[Data records]
________________________________________
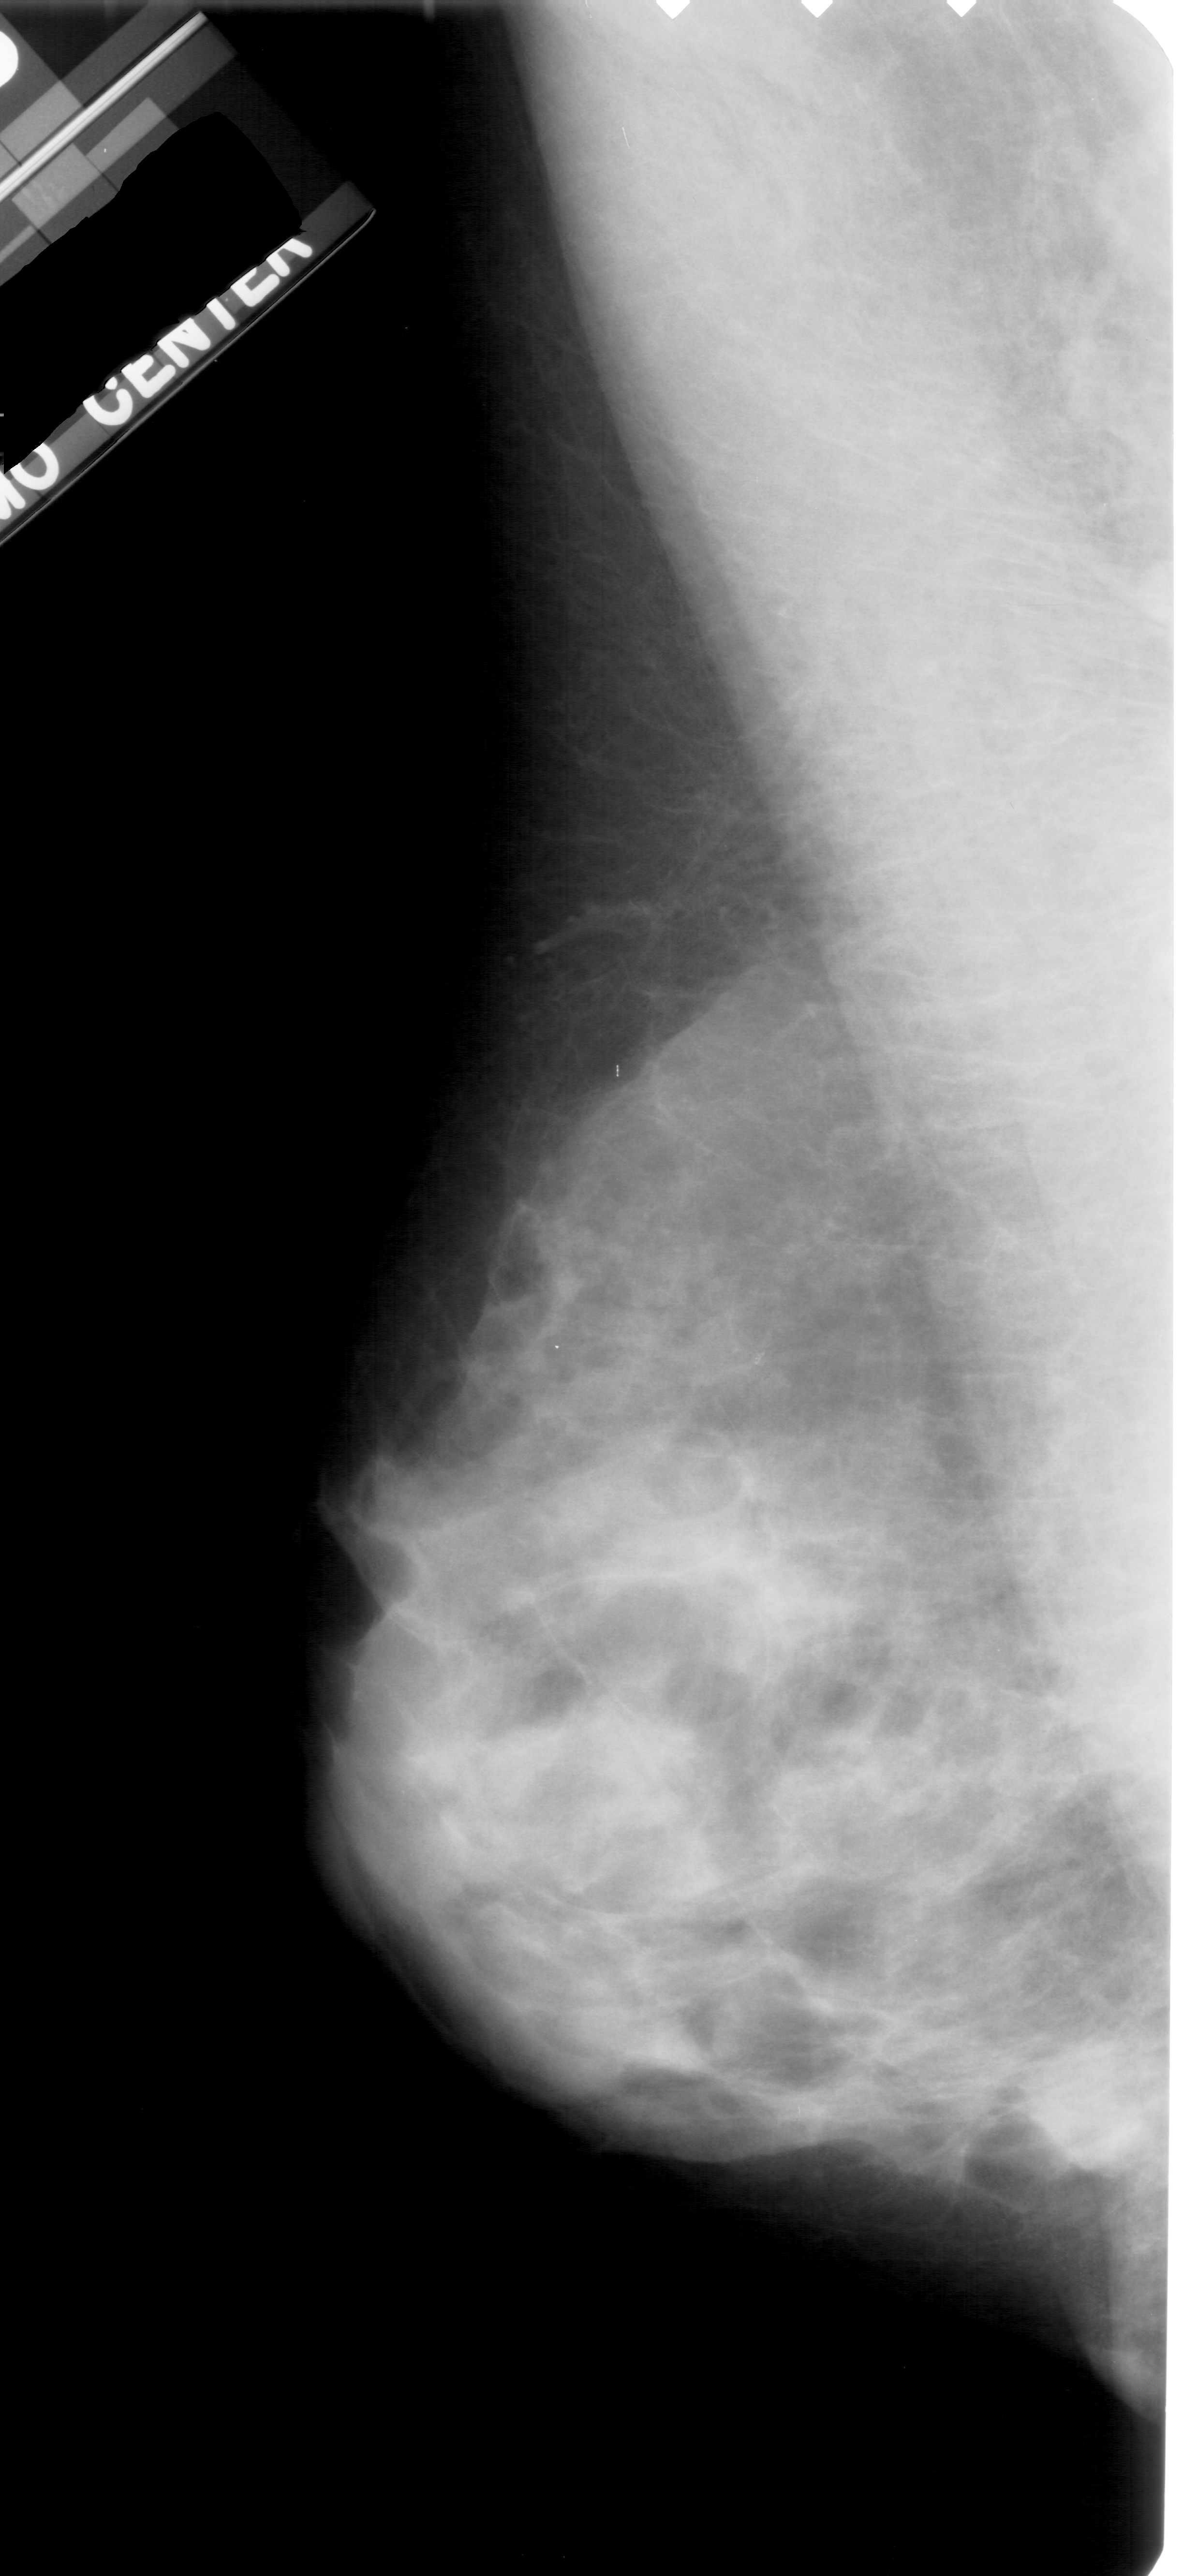
Scanned film-screen mammogram, left breast, mediolateral oblique (MLO) view, breast composition: extremely dense (BI-RADS density category 4 of 4).
Abnormality record for this image: calcifications, morphology pleomorphic, distribution clustered; BI-RADS assessment category 4; subtlety rating 2 on a 1 (subtle) to 5 (obvious) scale; pathology result (as recorded, not read from the image): benign.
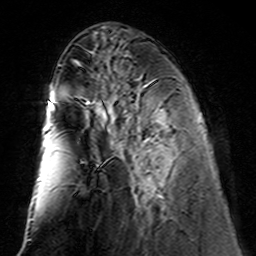
Breast MRI (dynamic contrast-enhanced), one axial slice. Position 53 of 160 along the scan axis. Cropped to one breast. Dynamic contrast-enhanced series, time point 2 of 7 at this slice position (early post-contrast). 3 T. TE 4.6 ms, TR 7.4 ms. 1 mm slice thickness. 256 × 256 image matrix, field of view 144 × 144 mm. Female patient.
Structures marked on this image (semi-automatically segmented with operator editing):
- enhancing-tissue mask used for the functional tumour volume (all voxels passing the contrast-enhancement thresholds inside the analysis volume; usually the tumour): bounding box (x1, y1, x2, y2) in pixels: (150, 112, 165, 197)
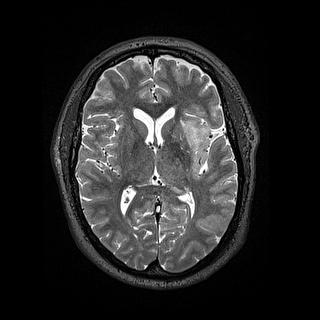
Brain MRI from a brain-tumour surgery series, one axial slice; 1.2 mm slice thickness; 320 × 320 image matrix. From the clinical record (not read from this slice): histopathology: Astrocytoma; WHO grade: 2; IDH mutation: yes; tumour location: Left Insular.
Annotated regions visible in this slice (expert manual segmentation):
- tumour: box from (x=182, y=122) to (x=211, y=177) px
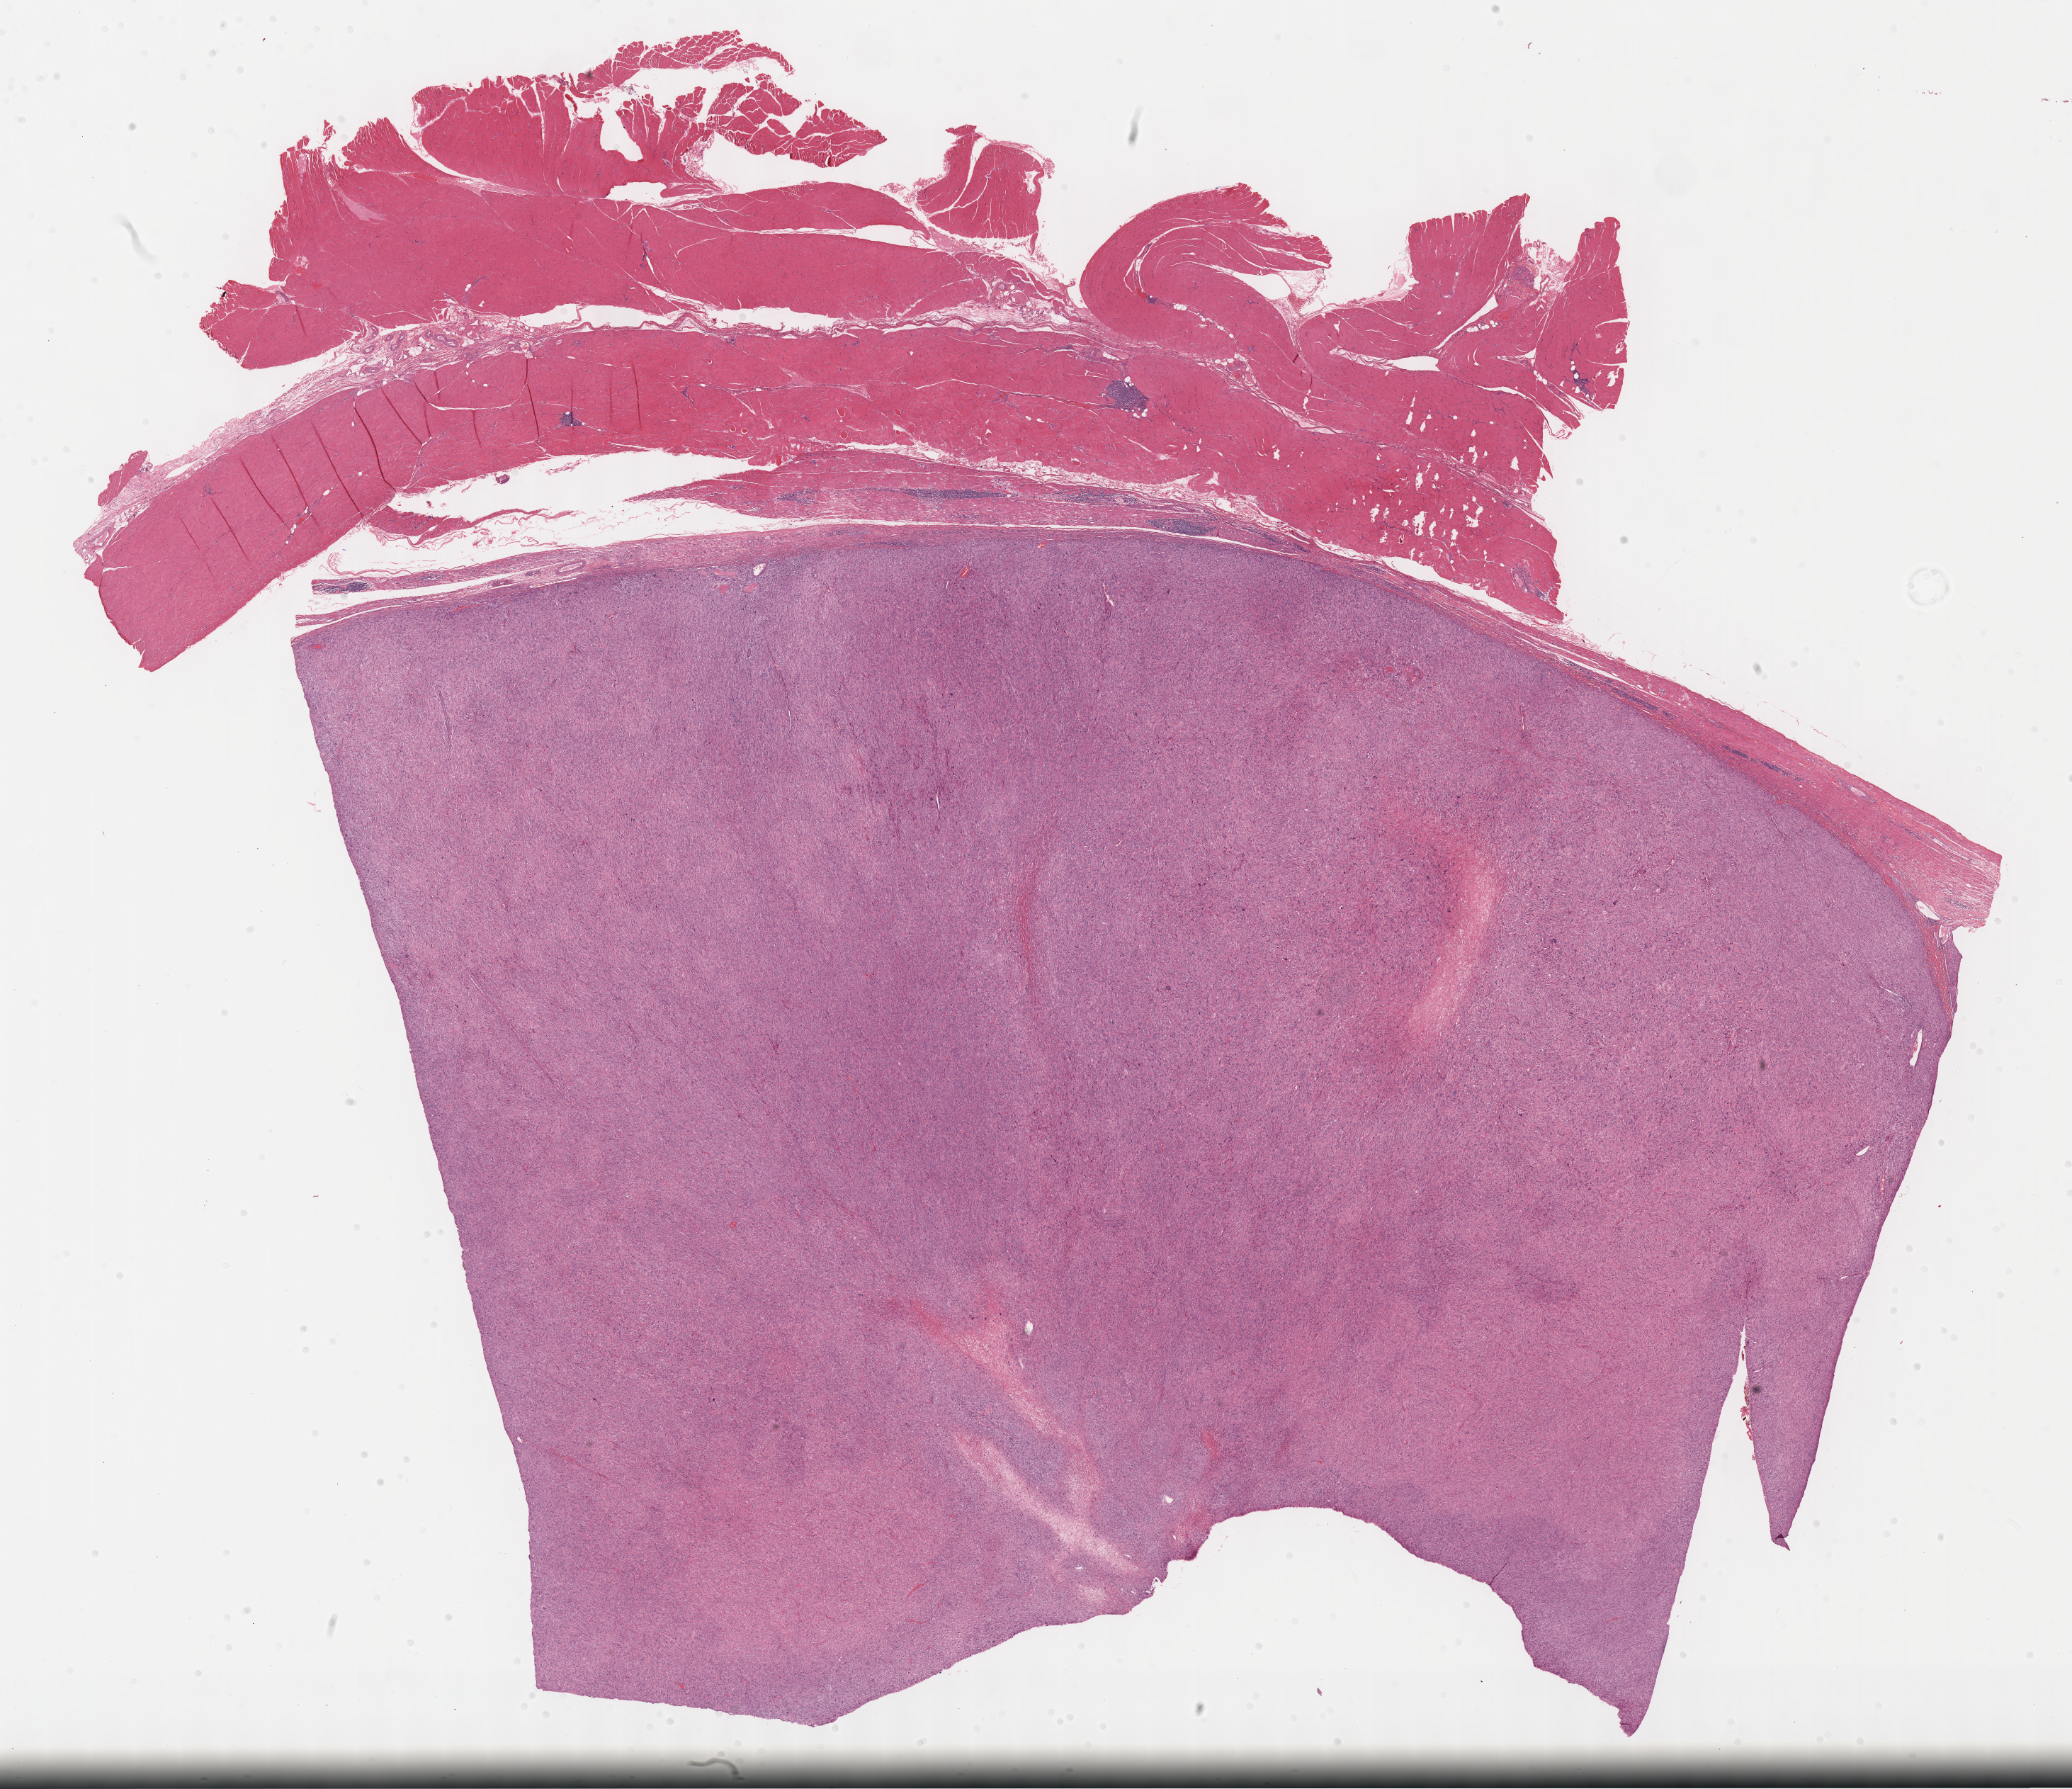
Whole-slide histology image, Hematoxylin and eosin (H&E) stained, low-resolution overview of the scanned area, about 23.7 x 20.4 mm, formalin-fixed paraffin-embedded (FFPE) diagnostic section, primary tumour sample from the connective, subcutaneous and other soft tissues. Patient: female, age at initial diagnosis 62 years.
Diagnosis: Malignant fibrous histiocytoma (connective, subcutaneous and other soft tissues of lower limb and hip).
________________________________________
WORK ITEM:
Write every record out again exactly as written. Pictures don't belong in the copy.

SOLUTION TO THE EXERCISE:
Scanned film-screen mammogram, left breast, mediolateral oblique (MLO) view, breast composition: extremely dense (BI-RADS density category 4 of 4).
Abnormality record for this image: calcifications, morphology pleomorphic, distribution clustered; BI-RADS assessment category 4; subtlety rating 2 on a 1 (subtle) to 5 (obvious) scale; pathology result (as recorded, not read from the image): benign.
Breast MRI (dynamic contrast-enhanced), one axial slice. Position 53 of 160 along the scan axis. Cropped to one breast. Dynamic contrast-enhanced series, time point 2 of 7 at this slice position (early post-contrast). 3 T. TE 4.6 ms, TR 7.4 ms. 1 mm slice thickness. 256 × 256 image matrix, field of view 144 × 144 mm. Female patient.
Structures marked on this image (semi-automatically segmented with operator editing):
- enhancing-tissue mask used for the functional tumour volume (all voxels passing the contrast-enhancement thresholds inside the analysis volume; usually the tumour): bounding box (x1, y1, x2, y2) in pixels: (150, 112, 165, 197)
Brain MRI from a brain-tumour surgery series, one axial slice; 1.2 mm slice thickness; 320 × 320 image matrix. From the clinical record (not read from this slice): histopathology: Astrocytoma; WHO grade: 2; IDH mutation: yes; tumour location: Left Insular.
Annotated regions visible in this slice (expert manual segmentation):
- tumour: box from (x=182, y=122) to (x=211, y=177) px
Whole-slide histology image, Hematoxylin and eosin (H&E) stained, low-resolution overview of the scanned area, about 23.7 x 20.4 mm, formalin-fixed paraffin-embedded (FFPE) diagnostic section, primary tumour sample from the connective, subcutaneous and other soft tissues. Patient: female, age at initial diagnosis 62 years.
Diagnosis: Malignant fibrous histiocytoma (connective, subcutaneous and other soft tissues of lower limb and hip).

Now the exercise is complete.